In fact, to get equation (2), alternatively, we may define
$$
a_N = \prod_{n=1}^N(1+x^{2^n})\;.
$$
Then
\begin{align}
(1-x)a_N 
&= (1-x)(1+x)(1+x^2)\cdots(1+x^{2^N})\\
&= (1-x^2)(1+x^2)\cdots(1+x^{2^N})\\
&=\cdots\\
&= (1-x^{2^N})(1+x^{2^N})=(1-x^{2^{N+1}})
\end{align}
Hence $(1-x)a_N\to 1$ as $N\to\infty$, and therefore have equation (2).

To show equation (3), note that for all $N$:
$$
\sum_{n=0}^N\log(1+x^{2^n}) = \log \prod_{n=1}^N(1+x^{2^n})\tag{*}
$$
Taking $N\to\infty$ and using the continuity of the function $\log x$ we have
$$
\sum_{n=0}^\infty\log(1+x^{2^n}) = \log \prod_{n=1}^\infty(1+x^{2^n})\;.
$$
Now apply equation (2) to get (3).

To elaborate on the last step:
\begin{align}
\lim_{N\to\infty}\sum_{n=0}^N\log(1+x^{2^n}) 
&= \lim_{N\to\infty}\log \prod_{n=1}^N(1+x^{2^n})
\quad &\text{by (*)}\\
&= \log \lim_{N\to\infty} \prod_{n=1}^N(1+x^{2^n})

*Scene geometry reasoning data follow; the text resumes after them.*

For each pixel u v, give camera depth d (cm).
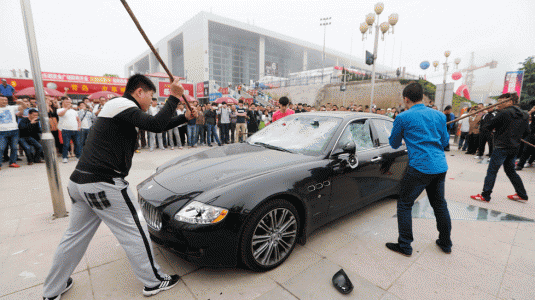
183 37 6294
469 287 193
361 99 2870
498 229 290
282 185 204
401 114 235
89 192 152
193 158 272
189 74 6188
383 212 330
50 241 257
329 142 263
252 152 269
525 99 2925
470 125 809
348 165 260
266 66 7281
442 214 235
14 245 248
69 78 1584
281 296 181
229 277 201
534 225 299
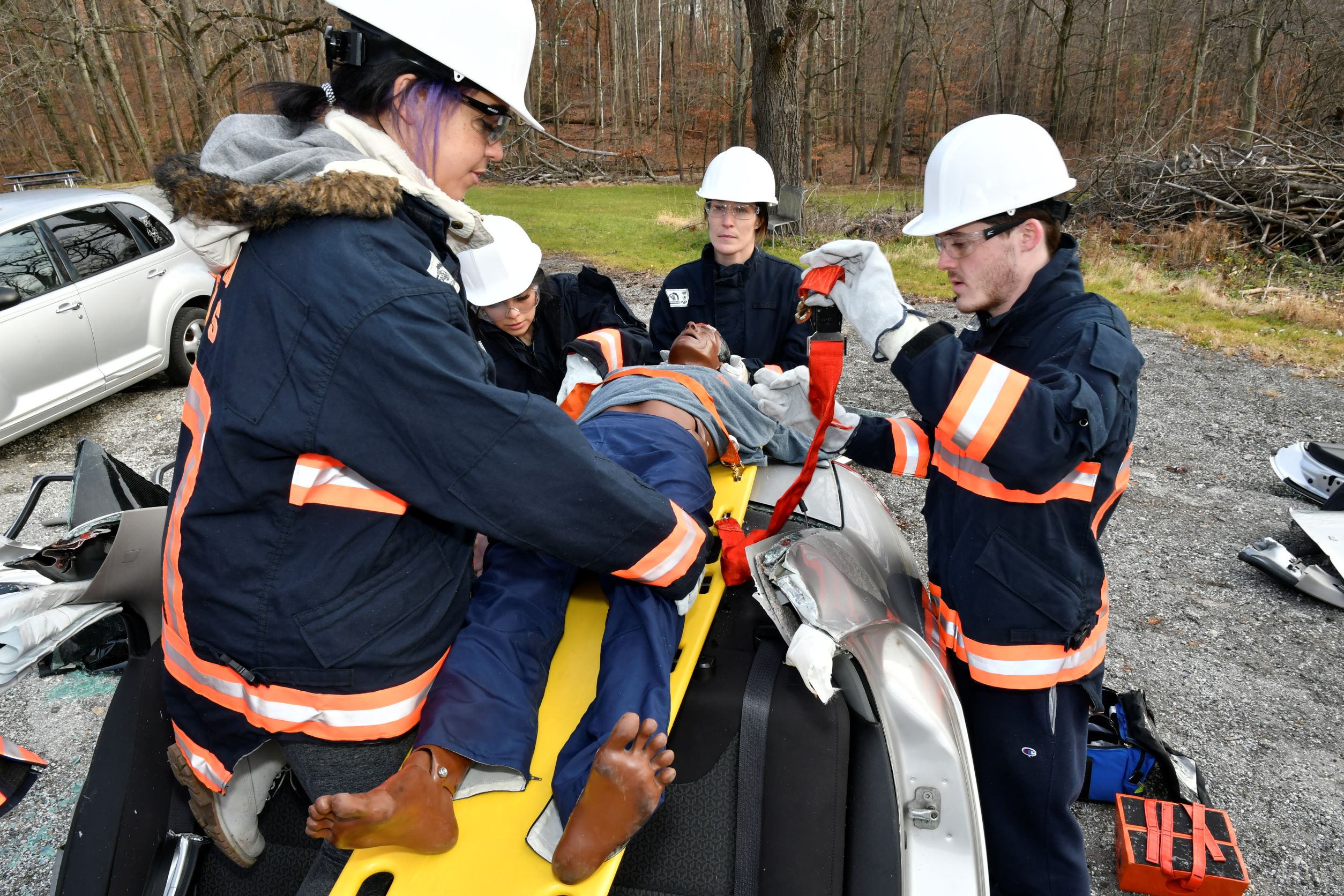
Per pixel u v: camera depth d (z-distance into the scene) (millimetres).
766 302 3246
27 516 2439
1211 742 3002
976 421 1529
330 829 1171
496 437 1183
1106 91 39938
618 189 30391
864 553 2055
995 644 1789
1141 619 3779
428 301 1161
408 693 1350
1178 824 2381
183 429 1311
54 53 27297
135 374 6293
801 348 3254
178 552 1269
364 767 1372
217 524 1223
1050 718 1815
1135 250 12664
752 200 3076
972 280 1828
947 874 1658
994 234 1755
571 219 18984
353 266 1127
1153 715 2900
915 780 1704
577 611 1804
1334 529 3984
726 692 1672
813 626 1636
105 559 1644
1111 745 2662
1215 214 12875
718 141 42531
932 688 1753
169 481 2879
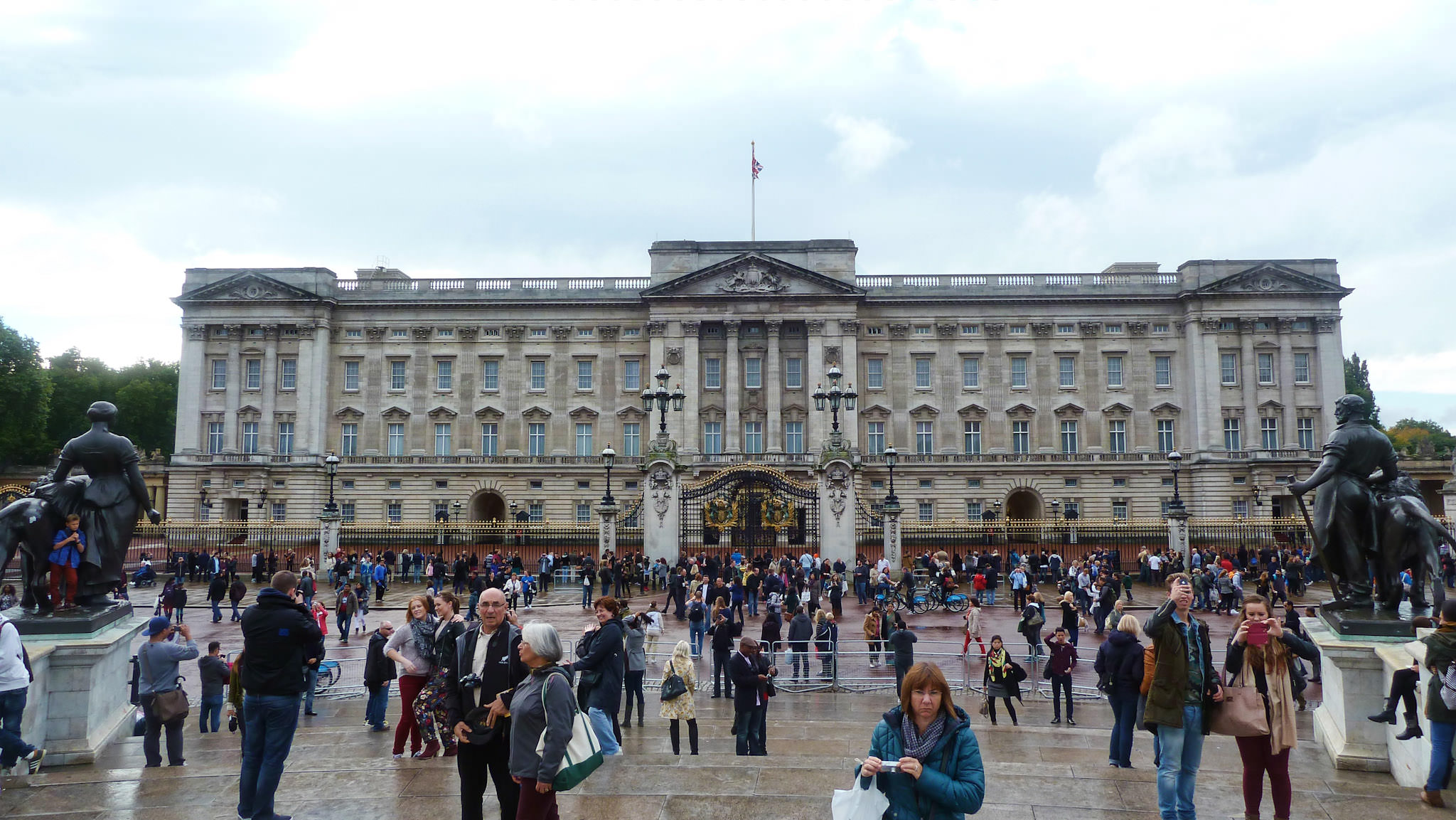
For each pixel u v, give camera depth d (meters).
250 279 84.19
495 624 11.20
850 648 32.41
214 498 82.19
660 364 83.44
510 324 86.12
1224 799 12.85
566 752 9.43
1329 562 16.17
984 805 12.46
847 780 13.36
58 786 13.42
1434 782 12.19
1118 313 84.62
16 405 95.50
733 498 49.38
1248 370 81.94
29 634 16.36
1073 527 63.19
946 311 85.31
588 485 84.12
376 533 64.69
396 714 22.14
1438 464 84.94
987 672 21.30
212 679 19.64
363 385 85.69
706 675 28.33
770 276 83.56
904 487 83.69
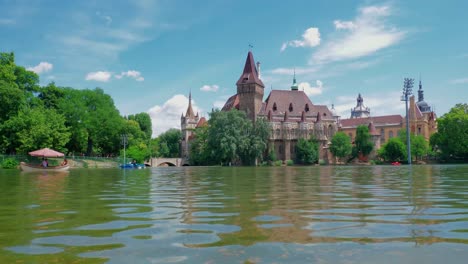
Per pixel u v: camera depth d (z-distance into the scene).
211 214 9.09
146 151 120.81
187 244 5.91
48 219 8.58
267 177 29.64
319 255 5.18
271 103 137.50
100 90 98.06
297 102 142.00
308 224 7.56
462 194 13.59
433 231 6.73
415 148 118.12
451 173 33.97
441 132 113.56
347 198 12.48
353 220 8.00
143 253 5.38
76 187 19.30
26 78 78.75
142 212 9.58
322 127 138.25
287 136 132.12
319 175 32.97
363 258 5.01
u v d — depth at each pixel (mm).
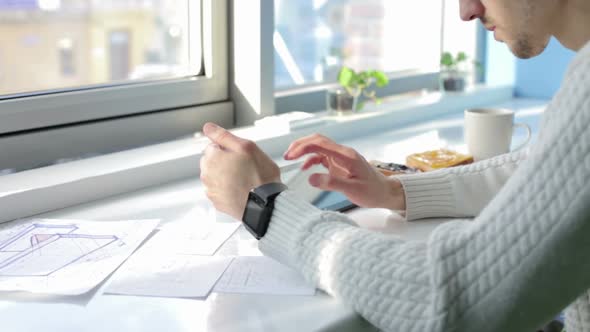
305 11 2117
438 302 666
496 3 803
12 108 1259
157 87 1521
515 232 644
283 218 826
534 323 659
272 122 1559
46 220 1016
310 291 764
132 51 6891
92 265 826
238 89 1685
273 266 836
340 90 1783
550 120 671
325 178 977
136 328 667
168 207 1105
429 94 2215
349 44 2312
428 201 1055
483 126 1365
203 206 1112
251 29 1629
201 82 1622
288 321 688
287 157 994
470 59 2404
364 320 733
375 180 1023
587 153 617
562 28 793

\quad &\text{(by continuity)}\\
& = \log\frac{1}{1-x}\quad
&\text{(by (2))}
\end{align}
A: You can prove by induction on $n$ that for any $x\in [0,1)$
$$\prod_{k=0}^n (1+x^{2^k}) = \sum_{k=0}^{2^{n+1}-1}x^k.$$
Since the series converges, so does the infinite product.